Bratton’s 27-month stint heading the NYPD began a 20-year period in which crime dropped 74 percent, an achievement Travis attributed in part to CompStat, a system Bratton pushed that uses a database to map, categorize and time-stamp crimes to manage dangerous neighborhoods.

Bratton’s relationship with Giuliani soured after the commissioner appeared on the Jan. 15, 1996, cover of Time magazine with the caption, “Finally, we’re winning the war against crime.
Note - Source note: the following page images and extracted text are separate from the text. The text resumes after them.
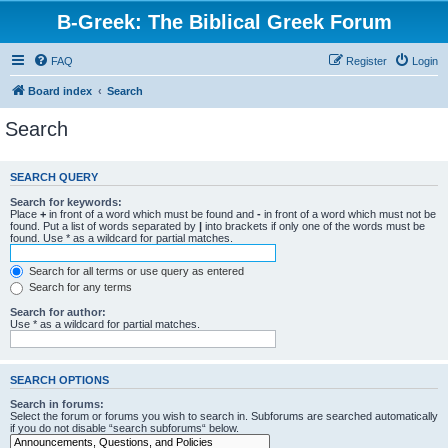
B-Greek: The Biblical Greek Forum
FAQ
Register
Login
Board index
Search
Search
SEARCH QUERY
Search for keywords:
Place
+
in front of a word which must be found and
-
in front of a word which must not be
found. Put a list of words separated by
|
into brackets if only one of the words must be
found. Use * as a wildcard for partial matches.
Search for all terms or use query as entered
Search for any terms
Search for author:
Use * as a wildcard for partial matches.
SEARCH OPTIONS
Search in forums:
Select the forum or forums you wish to search in. Subforums are searched automatically
if you do not disable “search subforums“ below.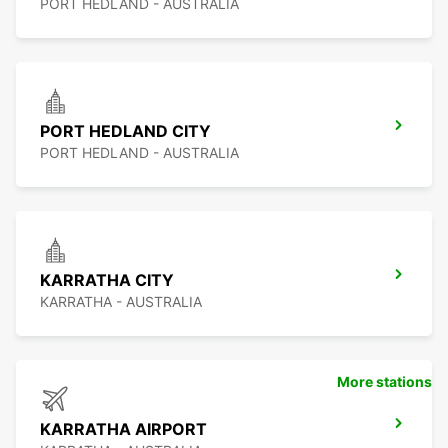
PORT HEDLAND - AUSTRALIA
PORT HEDLAND CITY
PORT HEDLAND - AUSTRALIA
KARRATHA CITY
KARRATHA - AUSTRALIA
More stations
KARRATHA AIRPORT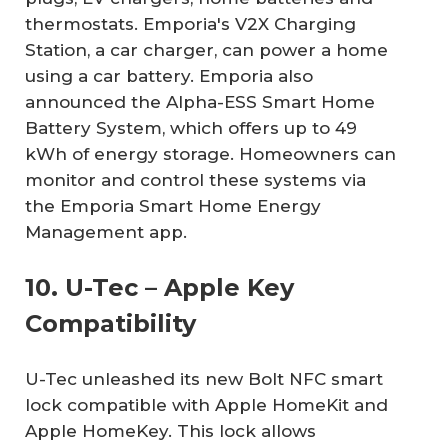
thermostats. Emporia's V2X Charging
Station, a car charger, can power a home
using a car battery. Emporia also
announced the Alpha-ESS Smart Home
Battery System, which offers up to 49
kWh of energy storage. Homeowners can
monitor and control these systems via
the Emporia Smart Home Energy
Management app.
10. U-Tec – Apple Key
Compatibility
U-Tec unleashed its new Bolt NFC smart
lock compatible with Apple HomeKit and
Apple HomeKey. This lock allows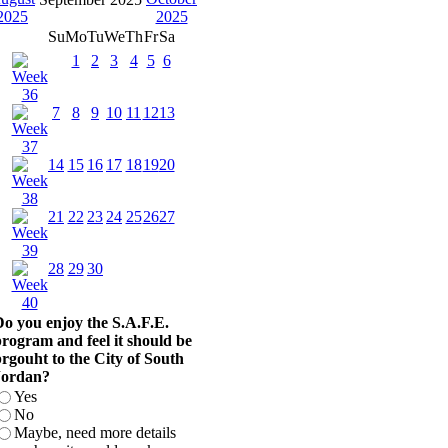
Su
Mo
Tu
We
Th
Fr
Sa
1
2
3
4
5
6
7
8
9
10
11
12
13
14
15
16
17
18
19
20
21
22
23
24
25
26
27
28
29
30
o you enjoy the S.A.F.E.
rogram and feel it should be
rgouht to the City of South
Jordan?
Yes
No
Maybe, need more details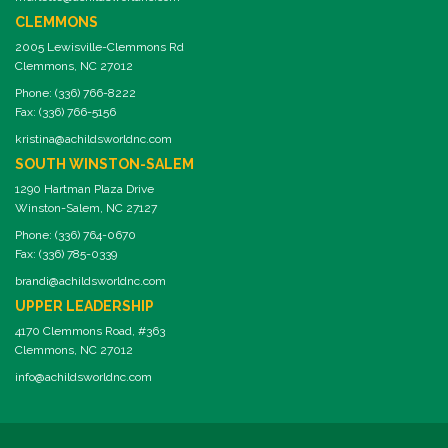
CLEMMONS
2005 Lewisville-Clemmons Rd
Clemmons, NC 27012
Phone: (336) 766-8222
Fax: (336) 766-5156
kristina@achildsworldnc.com
SOUTH WINSTON-SALEM
1290 Hartman Plaza Drive
Winston-Salem, NC 27127
Phone: (336) 764-0670
Fax: (336) 785-0339
brandi@achildsworldnc.com
UPPER LEADERSHIP
4170 Clemmons Road, #363
Clemmons, NC 27012
info@achildsworldnc.com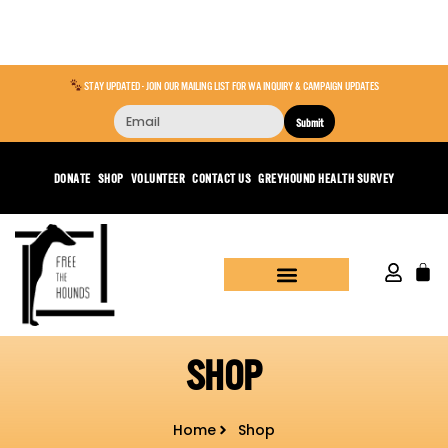
STAY UPDATED - JOIN OUR MAILING LIST FOR WA INQUIRY & CAMPAIGN UPDATES
Submit
DONATE
SHOP
VOLUNTEER
CONTACT US
GREYHOUND HEALTH SURVEY
SHOP
Home
Shop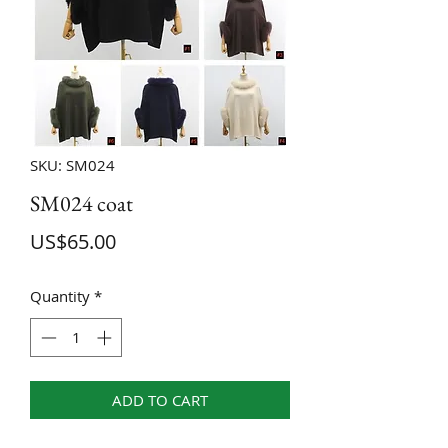
SKU: SM024
SM024 coat
Price
US$65.00
Quantity
*
ADD TO CART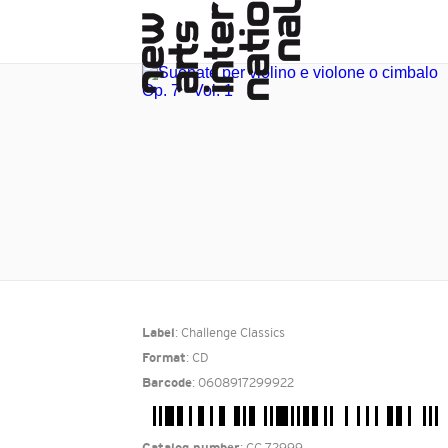
: Challenge Classics
Label
: CD
Format
: 0608917299922
Barcode
: CC 72999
Here’s why.” Giuliani, a former prosecutor, wasn’t mentioned on the cover.

Broken Windows

He will take over the department at a time of contentious negotiations over a labor contract that expired years ago.

Patrolmen’s Benevolent Association President Patrick Lynch said de Blasio’s appointment of Bratton was a “solid choice,” describing the new commissioner as a leader with an “international reputation as a problem solver and innovator.”

Bratton was an early advocate of community policing, involving street patrols and engagement with civic and religious leaders.

He also was a proponent of the “broken windows” concept of law enforcement, a theory introduced in 1982 by sociologists James Q. Wilson and George Kelling that linked neighborhoods’ social cohesiveness -- clean streets, no graffiti and lack of petty street crime -- to reducing assaults, robberies and other felonies.

Bratton will be the city’s first new commissioner in 12 years, succeeding Raymond Kelly, 72, chosen by Mayor Michael Bloomberg while the ruins of the World Trade Center still smoldered from the Sept. 11 attacks. Bloomberg, 71, is founder and majority owner of Bloomberg News parent Bloomberg LP.

Since Kelly became commissioner, crime declined by 31 percent, according to NYPD statistics. Kelly’s stint also represented a return to the post after he had served as former Mayor David Dinkins’ commissioner in 1993.